< Psalmen 95 >

1 Komt, laat ons juichen ter ere van Jahweh, Jubelen voor de Rots van ons heil;
さあ、われらは主にむかって歌い、われらの救の岩にむかって喜ばしい声をあげよう。
2 Laat ons met lofzangen voor zijn aangezicht treden, En onze liederen voor Hem zingen:
われらは感謝をもって、み前に行き、主にむかい、さんびの歌をもって、喜ばしい声をあげよう。
3 Want Jahweh is een machtige God! Hij is Koning, boven alle goden verheven:
主は大いなる神、すべての神にまさって大いなる王だからである。
4 Hij houdt in zijn hand de diepten der aarde, En de toppen der bergen behoren Hem toe;
地の深い所は主のみ手にあり、山々の頂もまた主のものである。
5 Van Hem is de zee, Hij heeft ze geschapen, Het vaste land, dat zijn hand heeft gemaakt!
海は主のもの、主はこれを造られた。またそのみ手はかわいた地を造られた。
6 Komt, buigen en werpen wij ons neer, Knielen wij voor Jahweh, die ons heeft geschapen;
さあ、われらは拝み、ひれ伏し、われらの造り主、主のみ前にひざまずこう。
7 Want Hij is onze God, Wij het volk, dat Hij leidt, En de kudde aan zijn hand! Als gij dan heden mijn stem verneemt,
主はわれらの神であり、われらはその牧の民、そのみ手の羊である。どうか、あなたがたは、きょう、そのみ声を聞くように。
8 Verstokt uw hart als bij Meriba niet; Als op de dag van Massa in de woestijn,
あなたがたは、メリバにいた時のように、また荒野のマッサにいた日のように、心をかたくなにしてはならない。
9 Toen uw vaders Mij tartten en beproefden, Ofschoon ze mijn werken hadden aanschouwd!
あの時、あなたがたの先祖たちはわたしのわざを見たにもかかわらず、わたしを試み、わたしをためした。

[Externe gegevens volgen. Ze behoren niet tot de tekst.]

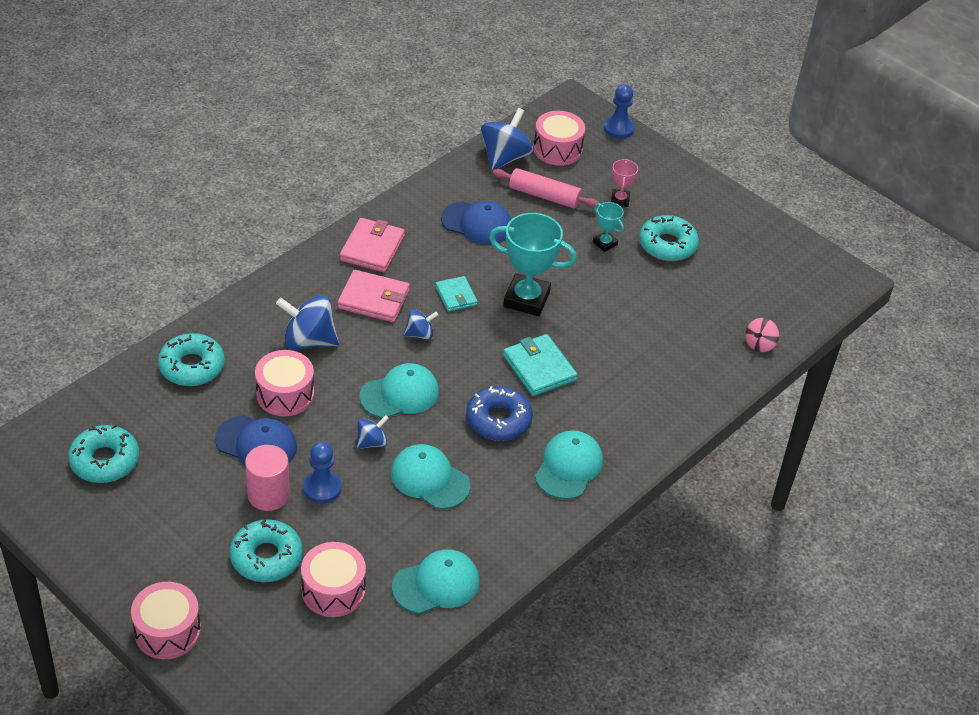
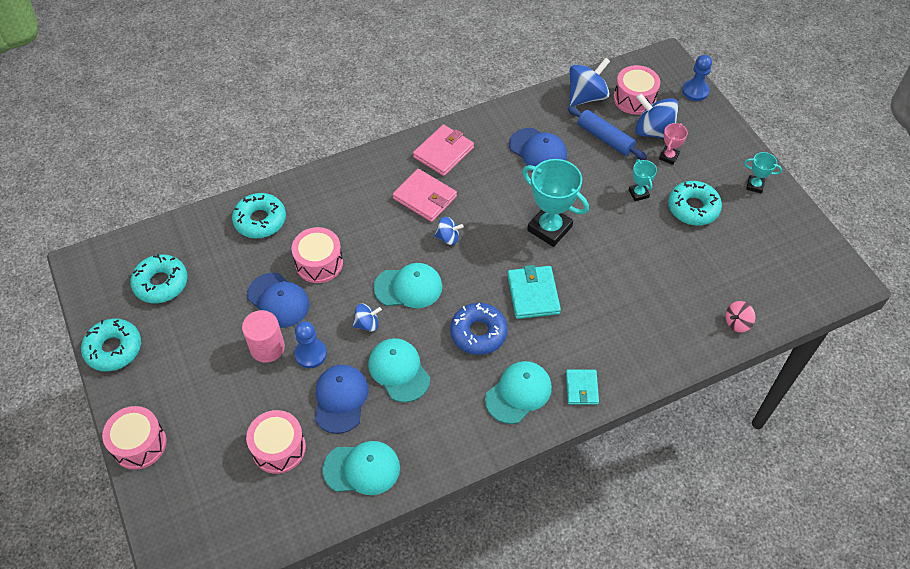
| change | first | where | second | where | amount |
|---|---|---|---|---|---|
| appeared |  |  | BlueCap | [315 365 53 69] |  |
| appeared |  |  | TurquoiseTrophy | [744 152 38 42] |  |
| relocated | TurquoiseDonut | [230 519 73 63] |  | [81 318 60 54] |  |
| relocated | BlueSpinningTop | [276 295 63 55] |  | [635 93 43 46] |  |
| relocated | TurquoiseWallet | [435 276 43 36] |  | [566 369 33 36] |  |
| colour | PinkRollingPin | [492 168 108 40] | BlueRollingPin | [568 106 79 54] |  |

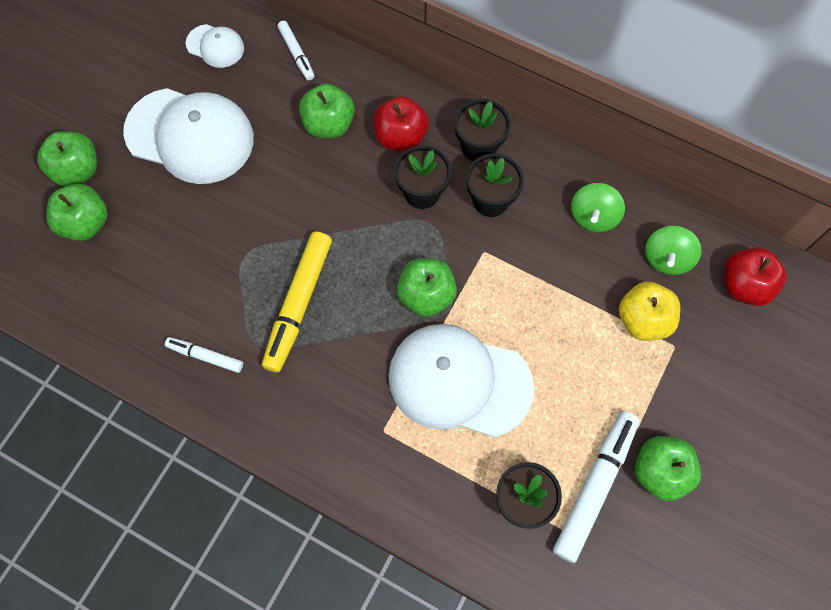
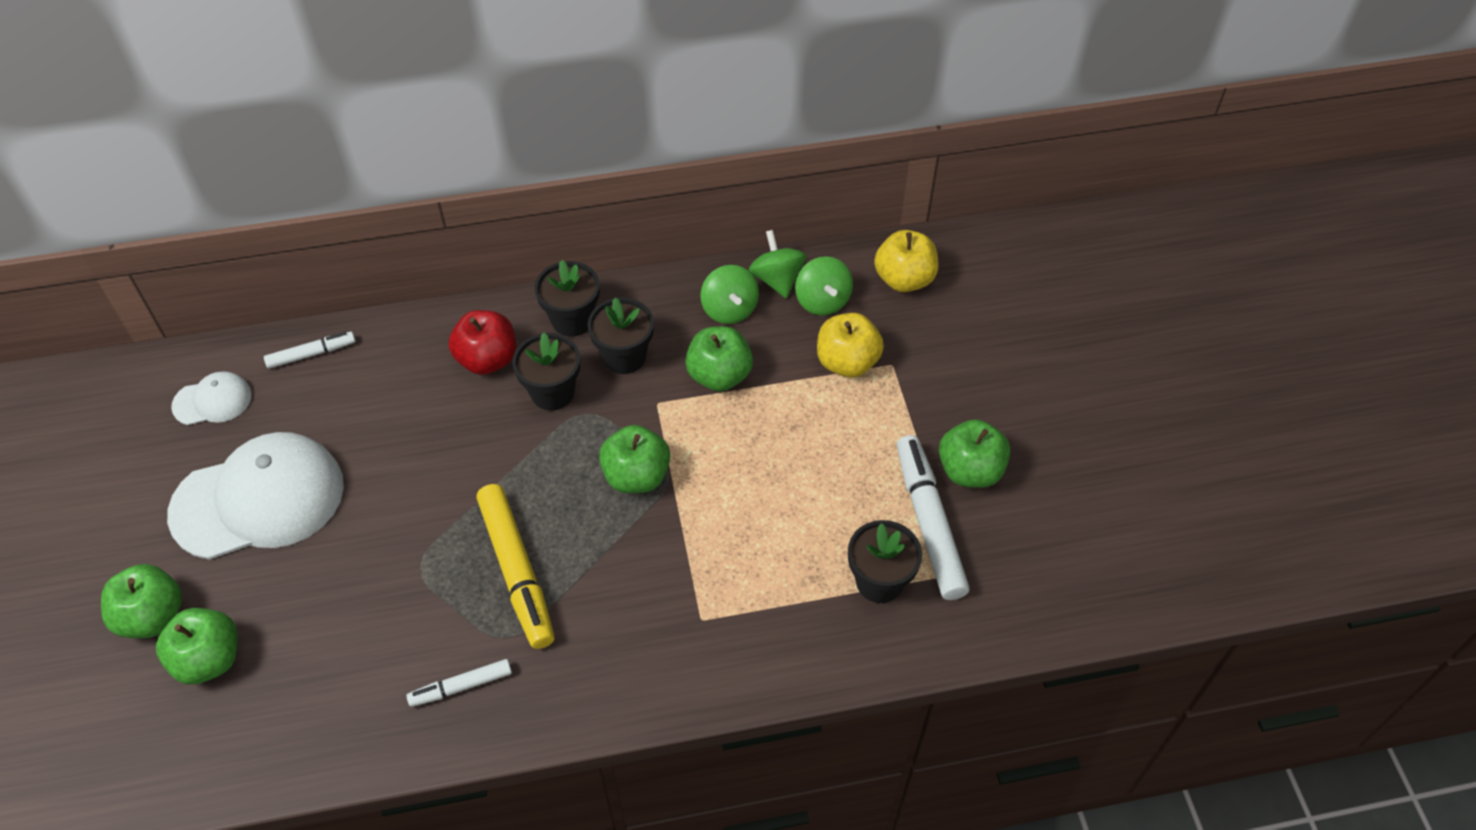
| change | first | where | second | where | amount |
|---|---|---|---|---|---|
| missing | WhiteCap | [388 324 146 114] |  |  |  |
| appeared |  |  | GreenSpinningTop | [749 230 57 68] |  |
| relocated | GreenApple | [299 84 56 54] |  | [685 326 68 66] |  |
| colour | RedApple | [724 247 63 59] | YellowApple | [874 230 64 62] |  |
| spun | WhiteMarker | [277 21 37 59] |  | [264 332 92 37] | 45 degrees counterclockwise |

10 Veertig jaar lang was dat geslacht Mij een walg, En Ik sprak: Steeds dwaalt hun hart van Mij af, En mijn wegen kennen ze niet.
わたしは四十年の間、その代をきらって言った、「彼らは心の誤っている民であって、わたしの道を知らない」と。
11 Daarom zwoer Ik in mijn toorn: Neen, ze zullen niet ingaan in mijn Rust!
それゆえ、わたしは憤って、彼らはわが安息に入ることができないと誓った。